**Reading passage:**
[Dialogue] Healing Cancer/Heaven/Conquering Hope

elliestock at aol.com elliestock at aol.com
Fri Oct 28 14:06:10 EDT 2011


There's no hope, yet all is hopeful, then no cares, there are no problems
No enemies, no earthly foes, and I, I am the struggle at the center tranquil.
                                    ~"At the Center Tranquil" (Tune:  Shenandoah)

One of my favorite songs--anyone know who wrote it?

Ellie





-----Original Message-----
From: John Cock <jpc2025 at triad.rr.com>
To: 'Colleague Dialogue' <dialogue at wedgeblade.net>
Sent: Thu, Oct 27, 2011 11:23 pm
Subject: Re: [Dialogue] Healing Cancer/Heaven/Conquering Hope



I’m not sure I know what I’m talking about, but will add 2cents worth. A little contextual statement first (as I watch the wild World Series game).
*****
Hope appeareth, but it is not your Hope—you do not have anything to do with it. It just appeareth. It comes as a stranger, as an alien—it just appeareth! You do not even know why you hope. How in the world could you hope when there is absolutely nothing to justify any hope? 
       ~JWM, “The Heavenly Vision,” para. 10, Priors’ Council, 3/10/75 (Thanks, Jack.)
 
“Hope beyond hope” does not depend on me nor anything related to me in this world, finally—faith, spiritual practices, family, sociality, therapies. “Hope beyond my hope” is not hoping the future will turn out the way I pray, but that hope will forever be part of reality, regardless of what I want. Bottom line: I do not engineer hope. 
 
“Hope beyond my hoping” is hope of the Other World that sometimes appears to me in This World. Like grace, hope is always present now, as utter gift, unmerited. And “hope beyond my hope” does not disappoint.
 
Hope appears when it appears. It happens or does not happen. Yet, it is forever at the heart of existence, always at the heart of my present situation, in spite of my despair and hopelessness. 
 
O Thou, I hope. Help Thou my hopelessness.
 
*****
Go Cardinals. I have a bet on you. I hope you win.
 
John
 
 
 
 
 


From: dialogue-bounces at wedgeblade.net [mailto:dialogue-bounces at wedgeblade.net] On Behalf Of Bill Schlesinger
Sent: Thursday, October 27, 2011 9:54 PM
To: 'Colleague Dialogue'
Subject: Re: [Dialogue] Healing Cancer/Heaven/Conquering Hope




Hopelessness is despair.  Hope is a wish dream – and we all know how God relates to visionary dreamers.  Conquering hope is acknowledging and embracing the knowledge that the dark abyss will claim us and all our works – and trusting ourselves to that destiny without escaping its compassion, or the responsibility of being linked to all that is that it thrusts upon us.  In a three story universe, we may hope for heaven and fear hell.  In this universe, we can only trust in the wonder and mystery that – often – appears as the abyss.

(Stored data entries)
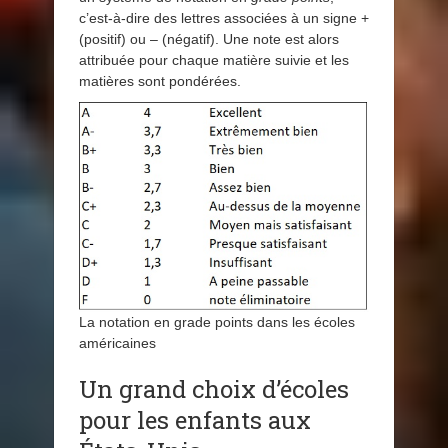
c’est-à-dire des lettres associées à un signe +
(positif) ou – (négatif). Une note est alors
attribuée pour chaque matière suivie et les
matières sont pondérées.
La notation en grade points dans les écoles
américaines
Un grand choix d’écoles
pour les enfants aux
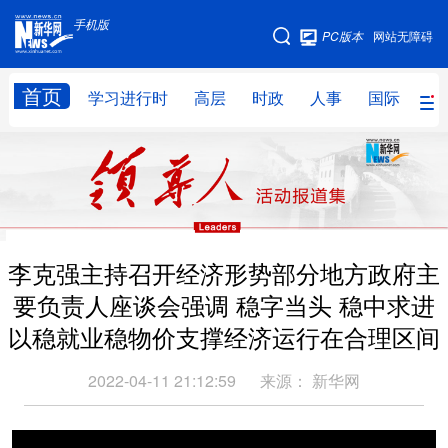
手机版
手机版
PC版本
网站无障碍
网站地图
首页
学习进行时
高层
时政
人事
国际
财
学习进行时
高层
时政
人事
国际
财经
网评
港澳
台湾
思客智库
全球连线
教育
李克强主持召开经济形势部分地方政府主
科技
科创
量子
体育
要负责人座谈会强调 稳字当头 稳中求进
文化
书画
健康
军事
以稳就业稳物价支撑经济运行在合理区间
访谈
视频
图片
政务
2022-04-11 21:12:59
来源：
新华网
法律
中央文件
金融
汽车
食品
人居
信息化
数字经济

---

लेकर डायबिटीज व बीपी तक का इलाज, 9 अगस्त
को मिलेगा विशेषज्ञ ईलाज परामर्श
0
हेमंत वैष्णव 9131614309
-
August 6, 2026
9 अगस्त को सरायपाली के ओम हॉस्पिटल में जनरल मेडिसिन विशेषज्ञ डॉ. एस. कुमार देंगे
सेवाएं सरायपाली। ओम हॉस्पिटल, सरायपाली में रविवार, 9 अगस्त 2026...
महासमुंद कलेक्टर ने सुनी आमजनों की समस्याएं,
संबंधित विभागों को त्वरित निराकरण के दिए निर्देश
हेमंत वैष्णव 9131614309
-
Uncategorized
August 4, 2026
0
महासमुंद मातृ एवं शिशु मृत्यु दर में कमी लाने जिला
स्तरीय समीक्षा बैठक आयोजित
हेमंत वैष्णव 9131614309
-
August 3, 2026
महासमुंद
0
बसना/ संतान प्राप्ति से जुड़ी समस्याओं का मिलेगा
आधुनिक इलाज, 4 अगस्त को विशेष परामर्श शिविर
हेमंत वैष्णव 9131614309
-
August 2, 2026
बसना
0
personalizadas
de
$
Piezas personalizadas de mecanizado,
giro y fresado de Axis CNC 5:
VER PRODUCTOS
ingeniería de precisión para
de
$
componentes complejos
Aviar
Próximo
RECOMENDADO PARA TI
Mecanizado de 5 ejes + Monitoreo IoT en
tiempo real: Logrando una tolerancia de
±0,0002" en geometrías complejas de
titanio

--

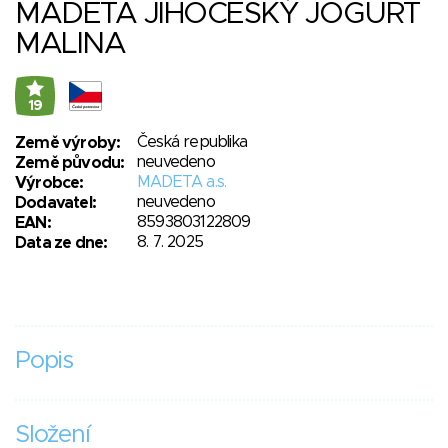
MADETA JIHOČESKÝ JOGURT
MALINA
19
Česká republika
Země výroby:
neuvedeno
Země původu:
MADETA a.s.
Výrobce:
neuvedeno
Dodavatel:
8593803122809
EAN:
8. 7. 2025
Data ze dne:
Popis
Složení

**Exercise set:**
1. In the email thread on conquering hope, duplicate the passage that begins at the words "elliestock at aol.com elliestock" and stops after "the center tranquil.".
2. In the email thread on conquering hope, what tune is "At the Center Tranquil" set to?
3. Take the email thread on conquering hope further, picking up right after its last sentence.

**Exercise answers:**
1.
elliestock at aol.com elliestock at aol.com
Fri Oct 28 14:06:10 EDT 2011


There's no hope, yet all is hopeful, then no cares, there are no problems
No enemies, no earthly foes, and I, I am the struggle at the center tranquil.

2. Shenandoah

3.
 
Whether we die of cancer or boredom, we will certainly die.  Kaz claims that dying one way ‘fructifies the earth.’  Seems to me to be a good way to go.
 

Bill Schlesinger
Project Vida
3607 Rivera Avenue
El Paso, TX 79905
(915) 533-7057 x 207
(915) 533-7158 FAX
pvida at whc.net
www.projectvidaelpaso.org


From: dialogue-bounces at wedgeblade.net [mailto:dialogue-bounces at wedgeblade.net] On Behalf Of John Cock
Sent: Thursday, October 27, 2011 7:22 PM
To: 'Colleague Dialogue'
Subject: Re: [Dialogue] Healing Cancer/Heaven/Conquering Hope

 
This is a good stream. Started me brooding on the "hope beyond hope." When did we use that phrase?
 
John

From: dialogue-bounces at wedgeblade.net [mailto:dialogue-bounces at wedgeblade.net] On Behalf Of LAURELCG at aol.com
Sent: Thursday, October 27, 2011 6:34 PM
To: dialogue at wedgeblade.net
Subject: [Dialogue] Healing Cancer/Heaven/Conquering Hope

I think I agree with the speaker that hopelessness kills people in the face of a cancer diagnosis. Remarkable Recovery was an important book to me in my lymphoma experience. It documents many people recovering from terminal diagnoses. I don't agree with your speaker's second statement. It is trust in your destiny, in this moment and for the future, that is helpful. No one knows they're going to heaven.

 

My memoir of my journey with cancer might be helpful:Illness as Initiation: an unlikely heroine's journey at http://booklocker.com/books/5100.html.

 

Conquering hope, IMHO, is what I attempt when I sit in stillness to meditate and let go of my self, my personal history, my possessions, my thoughts, my beliefs (e.g. in heaven), my hopes, my dreams, my fears. To travel back to before the big bang and identify with the mystery that was present in nothingness. Watching Fred McGuire really let go of everything on his journey to death taught me what meditation is for.

 

Blessings, Jim. May all of us, especially your daughter-in-law, be well and free from suffering,

Jann McGuire

 

 

 


On Oct 27, 2011, at 9:49 AM, James Wiegel <jfwiegel at yahoo.com> wrote:




Listening to the Healing Cancer World Summit (daughter in law has rectal cancer) as I read your message, Bill . . . 2 comments from the speaker: 

 

Hopelessness is the killer, not cancer.

 

Then, later, he said:  People who know they are going to heaven have a better chance of surviving cancer because they know where they are going . . .

 

So, what is the relation between "going to heaven"  and "conquering hope" and "hopelessness"?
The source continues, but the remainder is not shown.